Verizon’s low churn rates were once the envy of the industry, but those days are gone.
“Verizon’s once industry-best churn rate has been steadily rising for nearly three straight years,” wrote MoffettNathanson analyst Craig Moffett in a report for investors Tuesday. “Six months ago, they called this a ‘churn bubble’ that will pass. It hasn’t… Verizon’s churn problem is shocking.”
Through a combination of weakening value proposition – Verizon is no longer convincing customers that its network is the industry’s best – and its “understandable reticence” about subsidizing free handsets for retention means Verizon is struggling to keep its customers, Moffett wrote. Meanwhile, AT&T consistently uses handset subsidies and T-Mobile recently did so with its new Go5G plans, he noted.
Churn measures the rate at which customers are leaving a carrier and go to another one. Verizon reported Q1 2023 retail postpaid phone churn of 0.90% compared to the Q1 2022 churn rate of 0.83%.
The consumer segment is the one that’s been having a tougher time than the business segment. Verizon’s consumer postpaid phone churn for Q1 2023 was 0.84%, up 7 basis points compared to the same period last year. Churn in the business segment also increased in the quarter due to business customers being more cautious around spending, Verizon executives said during Tuesday’s earnings call.
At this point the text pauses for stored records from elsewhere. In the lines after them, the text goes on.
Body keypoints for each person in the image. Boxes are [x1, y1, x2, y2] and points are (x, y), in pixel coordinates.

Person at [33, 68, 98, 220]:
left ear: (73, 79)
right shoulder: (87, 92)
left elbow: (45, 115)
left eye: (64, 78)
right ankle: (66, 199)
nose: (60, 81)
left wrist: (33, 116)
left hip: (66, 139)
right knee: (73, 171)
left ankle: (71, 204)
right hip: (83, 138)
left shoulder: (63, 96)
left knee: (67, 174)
CFO Matt Ellis said things improved toward the end of the first quarter and they were seeing significantly better momentum than a year ago. CEO Hans Vestberg stressed that they’re competing not on who can discount the most but who can offer the most value and best overall customer experience. He said they’re being more targeted and surgical with their retention tactics.
Vestberg also emphasized the new management. In March, Verizon appointed Sowmyanarayan Sampath to head the consumer group; he had been leading the business group. Vestberg said he and Sampath are “100 percent” aligned on how they’re going to improve net additions and “most importantly,” grow the service revenue.
Churn is just one of the metrics investors use to analyze how a company is doing and comparing carriers’ churn rates isn’t always apples to apples. For example, T-Mobile doesn’t have a huge business segment in its ranks, although it has designs to change that.
T-Mobile is scheduled to report Q1 2023 results on Thursday afternoon. In the fourth quarter of 2022, T-Mobile’s postpaid phone churn was 0.92% and for the full year 2022, it was 0.88%. T-Mobile said that was a record low for the company and that it was the only operator to improve in churn.
Upward trend
To Moffett’s point, churn fluctuates quarter to quarter but it’s been mostly ticking up at Verizon for the past several years. For the 12 months ended December 31, 2020, Verizon reported a combined consumer and business segment churn rate of 0.72%. That rose to a combined rate of 0.77% at the end of 2021. At the end of 2022, the churn rate of these two sectors combined was 0.86%.
556 Ventures analyst Bill Ho said he believes Verizon was one of the first to achieve a churn rate below 1%, so it was in an enviable position back in the day. The big question is: What’s going on?
The simple answer is T-Mobile’s constant hammering on “best network” and “best value” messaging is working.
Historically, T-Mobile talked often about stealing customers from Verizon and AT&T, and particularly Verizon because it was the one with the most postpaid users.
“I think what’s changed is the fact that T-Mobile has pushed their network messaging and the value messaging that they give,” Ho said, and that’s moving the needle to T-Mobile. The donors to that are AT&T and Verizon, but more so Verizon.
AT&T was the one that started offering the same promotions to both new and existing customers, which was a good anti-churn tool, he said. That has contributed to the lower churn rate at AT&T versus Verizon, he said. AT&T reported a Q1 2023 postpaid phone churn of 0.81% versus 0.79% in the year-ago quarter.
It’s also worth noting that in its latest “un-carrier” move, T-Mobile took aim at AT&T by saying its new Go5G Plus “always gives new and existing customers the same great device deals and a new phone every two years with New In Two … because three years is too long to wait.”
Ho said Verizon and T-Mobile both push ARPA, or average revenue per account, as a key metric; it’s about additional lines and getting more people on the account. For Verizon, “it may be they’re coming from a position of weakness” and pivoting to put the emphasis on profitable customers rather than net additions. “It goes back and forth depending on the carrier and where they are in the quarter,” he said.
“I don’t know that there’s any smoking gun that says, ‘This is it.’ It could be a whole combination of factors” behind Verizon’s churn, he said.